In the following code, I want to use the geometryService (a utility class provided by third party) to sequentially calculate several shape area. I failed because the second time area calculation mustn't wait until the first calculation is finished. To resolve this issue, I can put the second area calculation into the finish calculation event handler, but the code is a mess. Is there a better way I can make geometryService.AreasAndLengthsAsync(secondShape) wait to execute until geometryService.AreasAndLengthsAsync(firstShape) is finished executing?

Shape firstShape = new Shape();
Shape secondShape = new Shape();

GeometryService geometryService = new GeometryService();
geometryService.AreaAndLengthsCompleted += GeometryService_AreasAndLengthsCompleted;
geometryService.AreasAndLengthsAsync(firstShape);
geometryService.AreasAndLengthsAsync(secondShape);

private void GeometryService_AreasAndLengthsCompleted(object sender, AreasAndLengthsEventArgs args){  }

You could place each Shape in a Queue<Shape>

Then kick off the first calculation, and in the completed handler check the queue for any other Shapes and if there is one, process it.

Additionally, the method you are calling is AreasAndLengthsAsync() . By convertion most API designers will include synchronous alternatives named the same byt without the Async part.. so look for AreasAndLengths() as an alternative.

This is a classic problem with async methods. If you're using the new MS Async CTP, you can encapsulate some of this stuff fairly cleanly, but if you're stuck using the traditional stuff, it's difficult to get clean code out of this.

One of the approaches that I take is to wrap the event-handler pattern with a continuation-passing pattern. It's not perfectly clean, but I like the look of the resulting code better. So you could do something like this:

public static void GetAreasAndLengthsAsync(Shape shape, Action<SomeResult> callback)
{
    var geometryService = new GeometryService();
    geometryService.AreasAndLengthsCompleted += (s, e) =>
    {
        if (callback != null)
        {
            callback(e.SomeResult);
        }
    };
    geometryService.AreasAndLengthsAsync(shape);
}

And you can then use it like this:

GetAreasAndLengthsAsync(firstShape, firstShapeResult =>
{
    GetAreasAndLengthsAsync(secondShape, secondShapeResult =>
    {
        DoSomethingWithTheseResults(firstShapeResult, secondShapeResult);
    });
});

Something like that, at any rate.
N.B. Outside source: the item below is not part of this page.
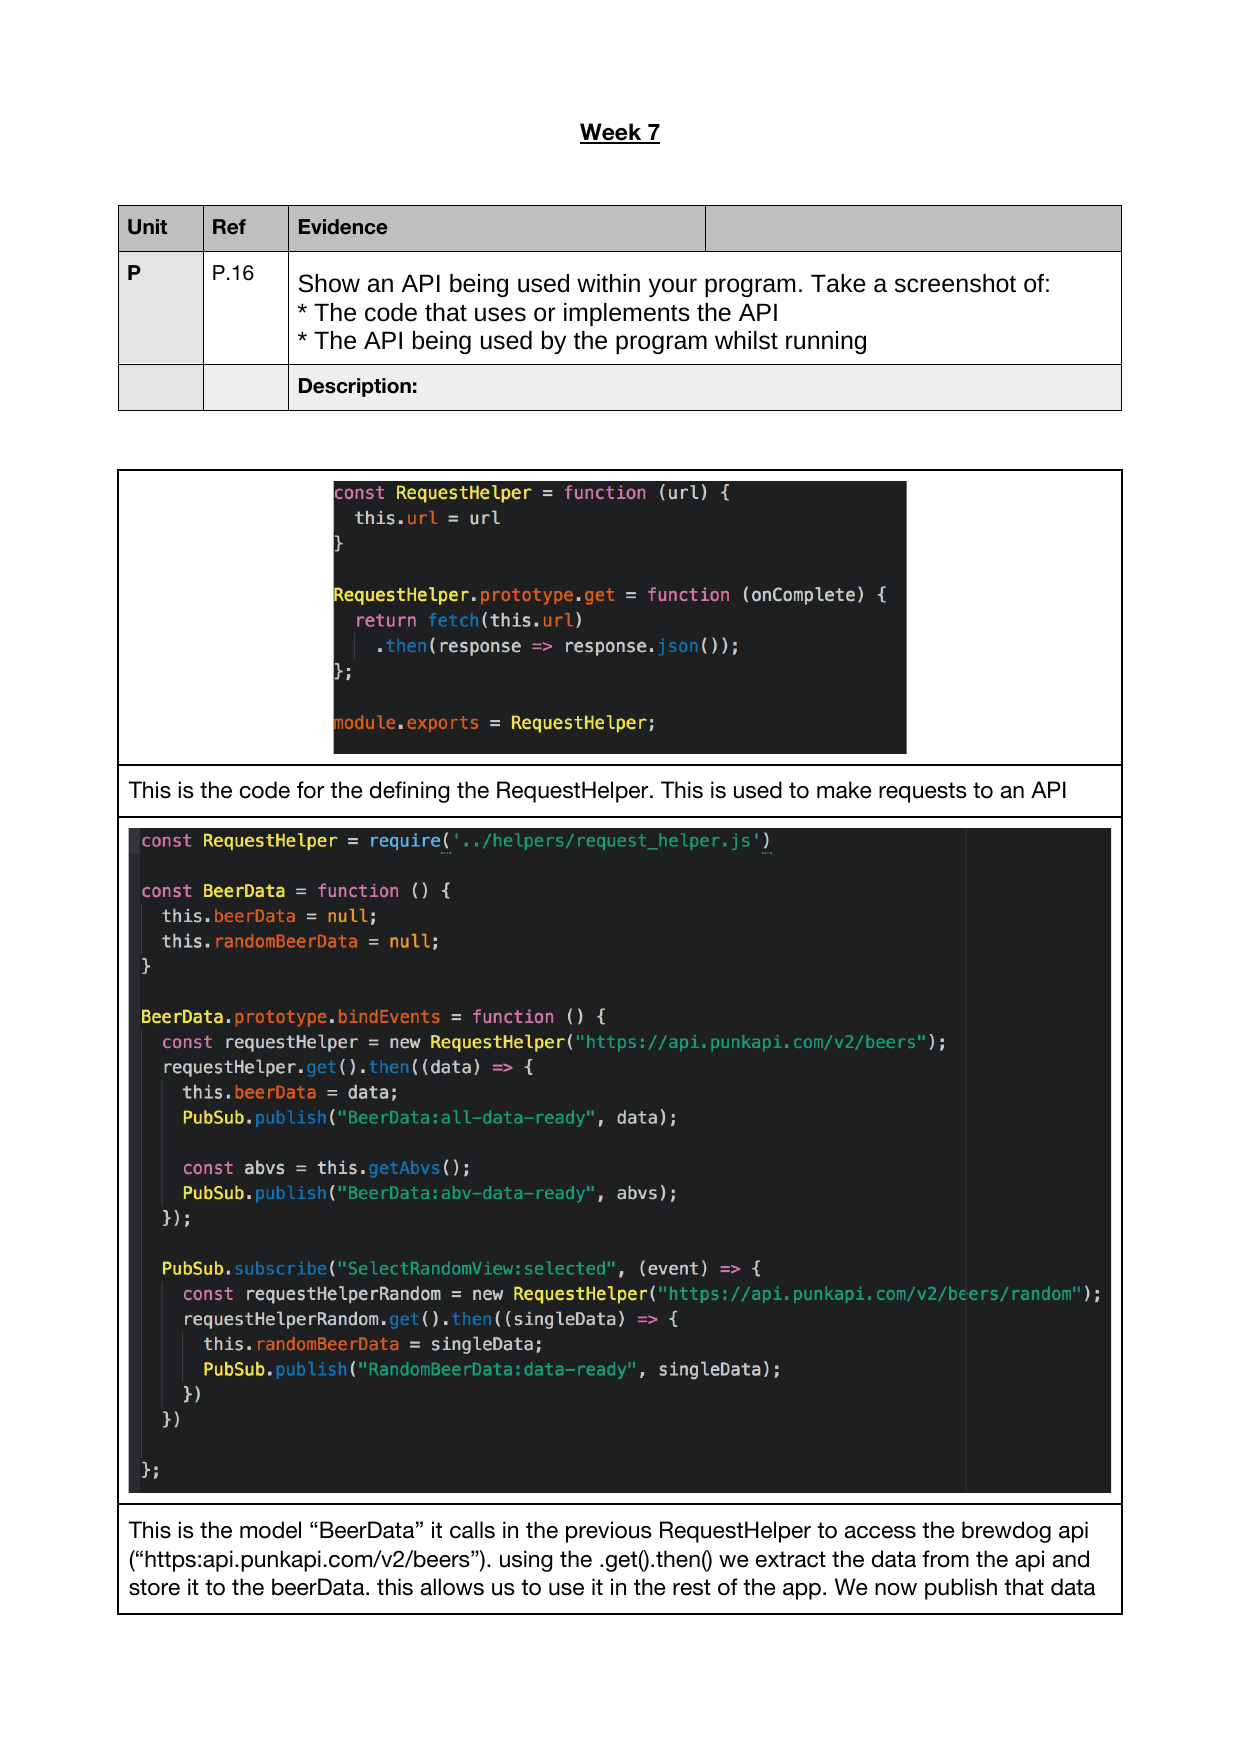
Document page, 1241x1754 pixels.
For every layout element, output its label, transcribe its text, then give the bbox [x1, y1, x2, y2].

The formatting is kinda ugly, but at least it expressed your intent fairly well. (Haven't compiled the code, there may be errors.)

If you don't like recreating the geometryService each time, you can do that at the field level in your class, and then pass the callback method as part the UserState parameter that most Async methods include.

You can use AutoResetEvent or ManualResetEvent, simply define one at the top of your class, and call Wait in the event that you want to wait for the other event, and then call Set in the event that you your waiting for, Wait will block until Set is called.

http://msdn.microsoft.com/en-us/library/system.threading.autoresetevent.aspx http://msdn.microsoft.com/en-us/library/system.threading.manualresetevent.aspx

I would like to add that this is not ideal, but it you must have Serialized events and you are relying on a third party API than this may be the only option.